On the way, we noticed what we now recognized as an "avalanche chute"...
A few minutes/miles later, we looked down and to our left to see the chute again:
It seems odd now, how the scale of objects in our lives kept changing back then. At this point in the trip we had been living in and around our vehicle for almost two weeks. Our living room was the truck cab. The rest of our home was mounted in the truck bed. We ate, slept, toileted, conversed, sang, prayed, farted, complained... all inside a (moving) eleven foot radius. Meanwhile, distant views rolled past like a movie. The daily scenery, majestic as it was, became background for our new 'normal' inside the truck. Living right at each others' elbows became comfortably *normal*. The space we shared with non-family members became enlarged, while our personal family space became compressed. We were mainly interacting with ourselves. Then, time for us was different somehow than it was for the rest of the world, and different than it is for us now. It was mystical.
As the mountain was growing closer and larger...
...we were growing closer and smaller.
In the final photo we took of Mt. Ranier:
... you can easily see a waterfall in the center of the picture. It is discernible in the previous picture as well, except it is not obviously a waterfall. We knew it was a waterfall because we watched the moving water with our binoculars. So the pictures for us have extra meaning that was inserted after they were taken.

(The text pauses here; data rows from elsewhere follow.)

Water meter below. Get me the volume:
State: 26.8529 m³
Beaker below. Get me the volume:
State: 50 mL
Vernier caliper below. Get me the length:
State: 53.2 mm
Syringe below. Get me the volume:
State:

We also knew there must have been people on the mountain. As we drove past the lodge and back down the park road, people were streaming at us from both directions. They were leaving their cars with backpacks, hiking boots, gaiters, and anticipation, and also leaving the slope with similar equipment but different expressions.
We searched and searched but never saw any actual hikers on the mountain. We felt certain they must have been there, only that they were obscured by the immensity of Mt. Ranier.

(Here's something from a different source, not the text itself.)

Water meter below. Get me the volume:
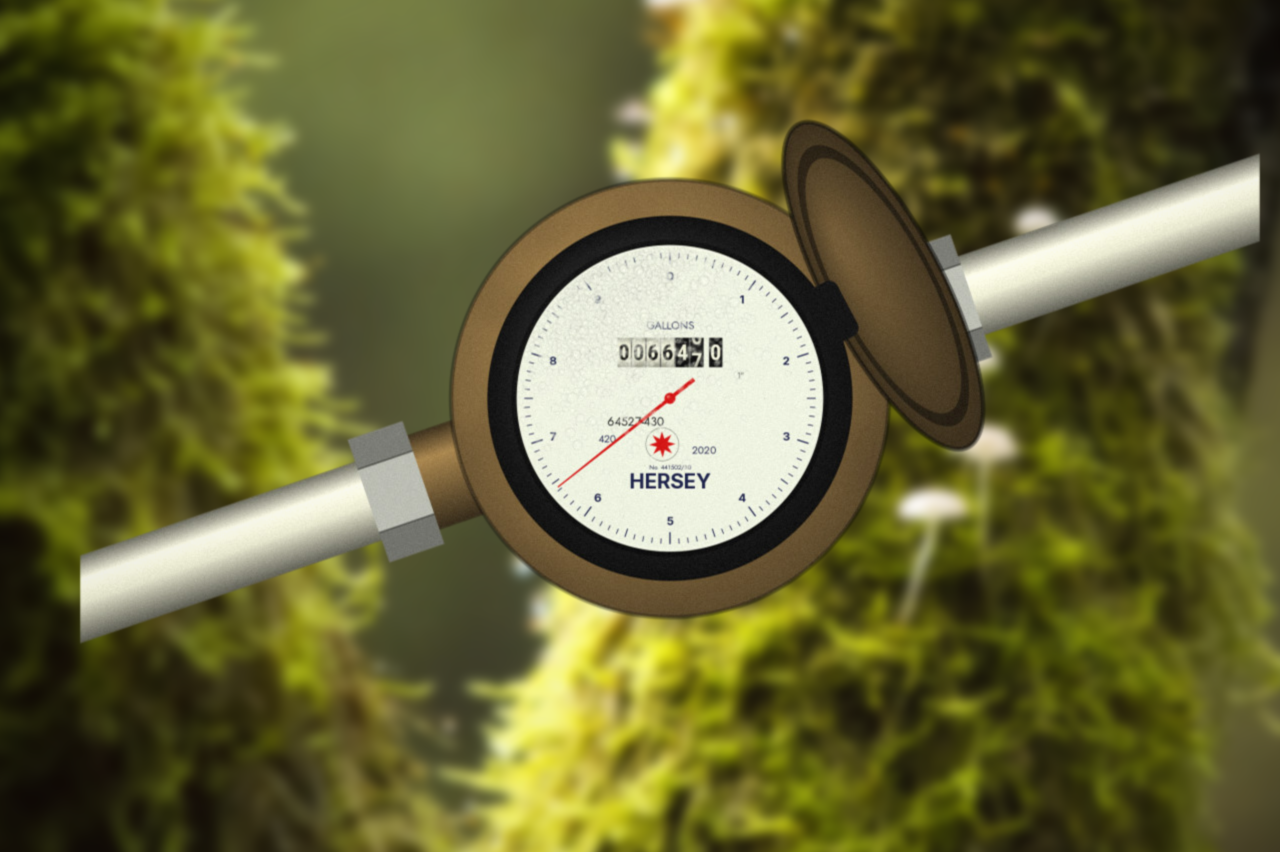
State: 66466.4 gal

We were also losing sight of our normal life back home. Our problems, jobs, responsibilities, schedules, friends, escaped our notice. We knew they were all waiting for us, just obscured by the immensity of the trip.
You can calculate that any one day of the loop was less than four percent of the aggregate experience. No single thing we saw during the loop seemed to stand out as "best". It was all just part of our journey together.
When I think what meant most to me, I have to say, "Edna's smile." That was the most important thing. I realized that I really liked being really close to Edna and Robert.